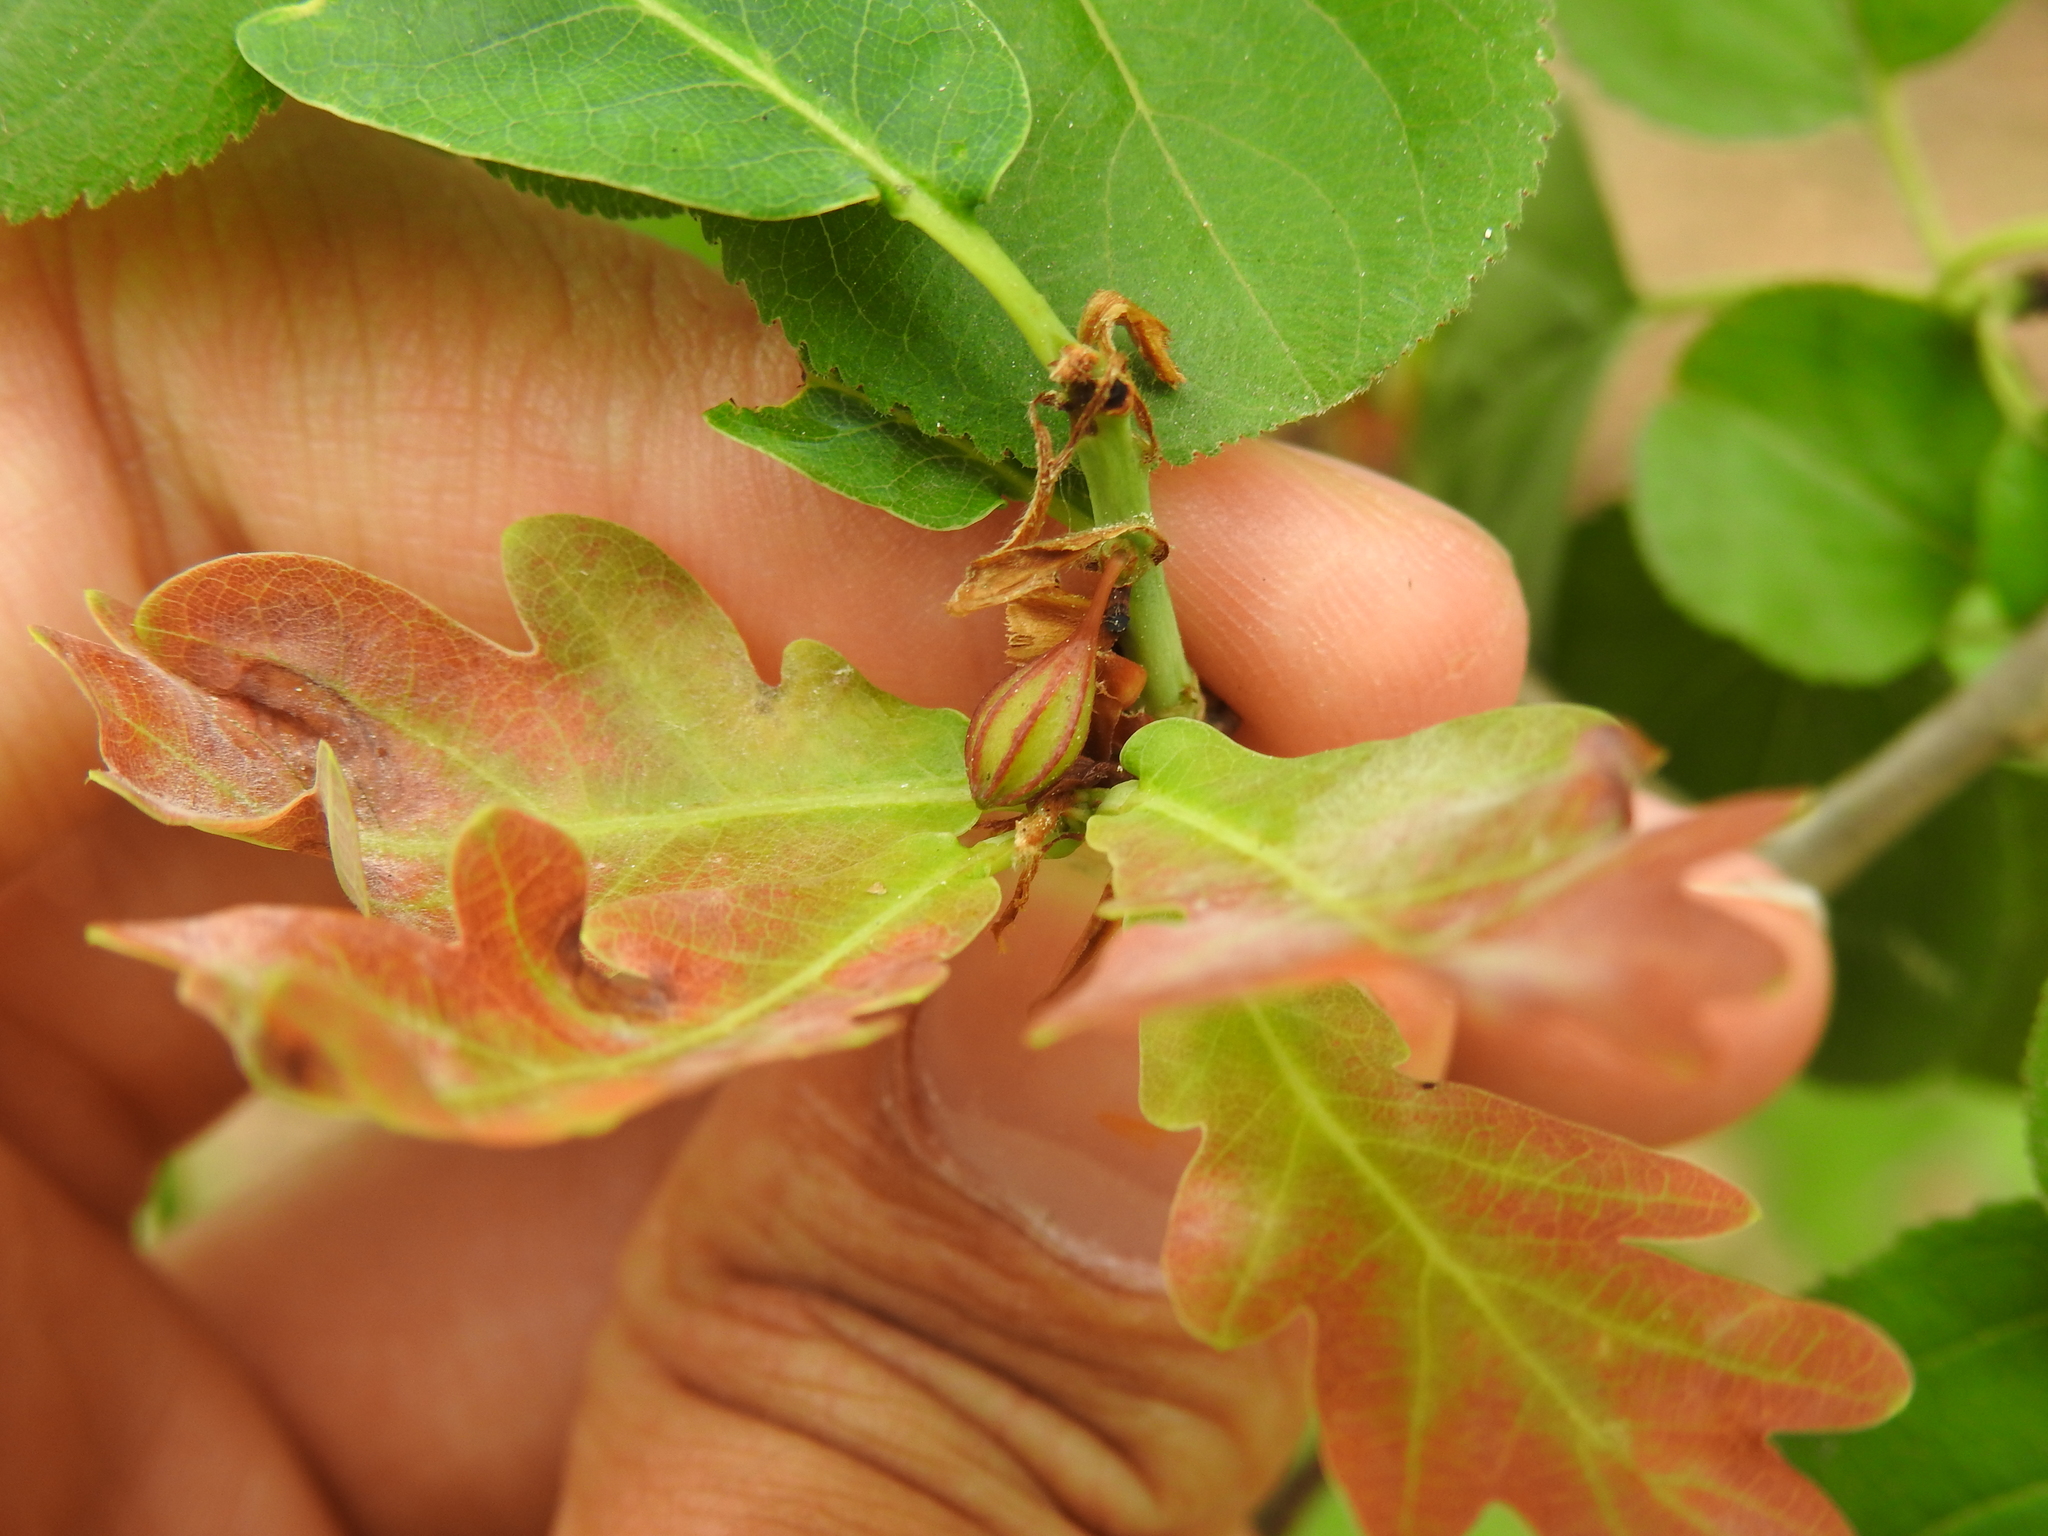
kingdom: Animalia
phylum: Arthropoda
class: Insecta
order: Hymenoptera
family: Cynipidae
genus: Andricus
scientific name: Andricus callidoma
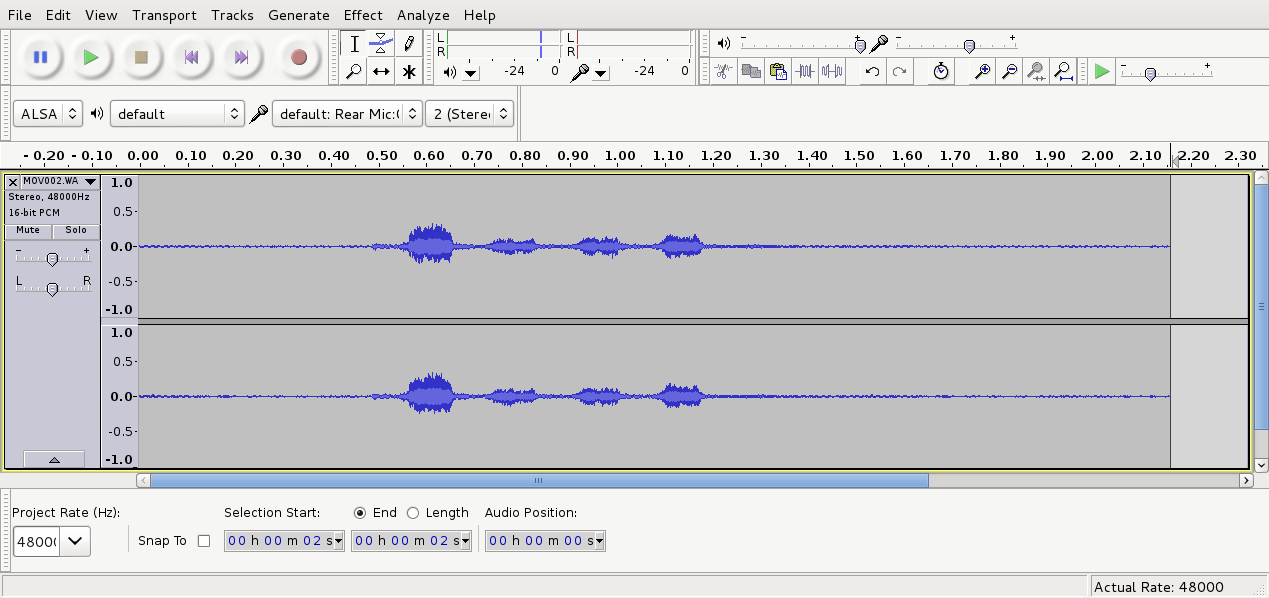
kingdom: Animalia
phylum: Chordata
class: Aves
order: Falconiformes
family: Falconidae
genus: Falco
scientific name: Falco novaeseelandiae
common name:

________________________

• **Stated task**
Transcribe every line of text in the data above word for word, leaving the pictures out of your answer.

• **Task result**
kingdom: Animalia
phylum: Arthropoda
class: Insecta
order: Hymenoptera
family: Cynipidae
genus: Andricus
scientific name: Andricus callidoma
kingdom: Animalia
phylum: Chordata
class: Aves
order: Falconiformes
family: Falconidae
genus: Falco
scientific name: Falco novaeseelandiae
common name:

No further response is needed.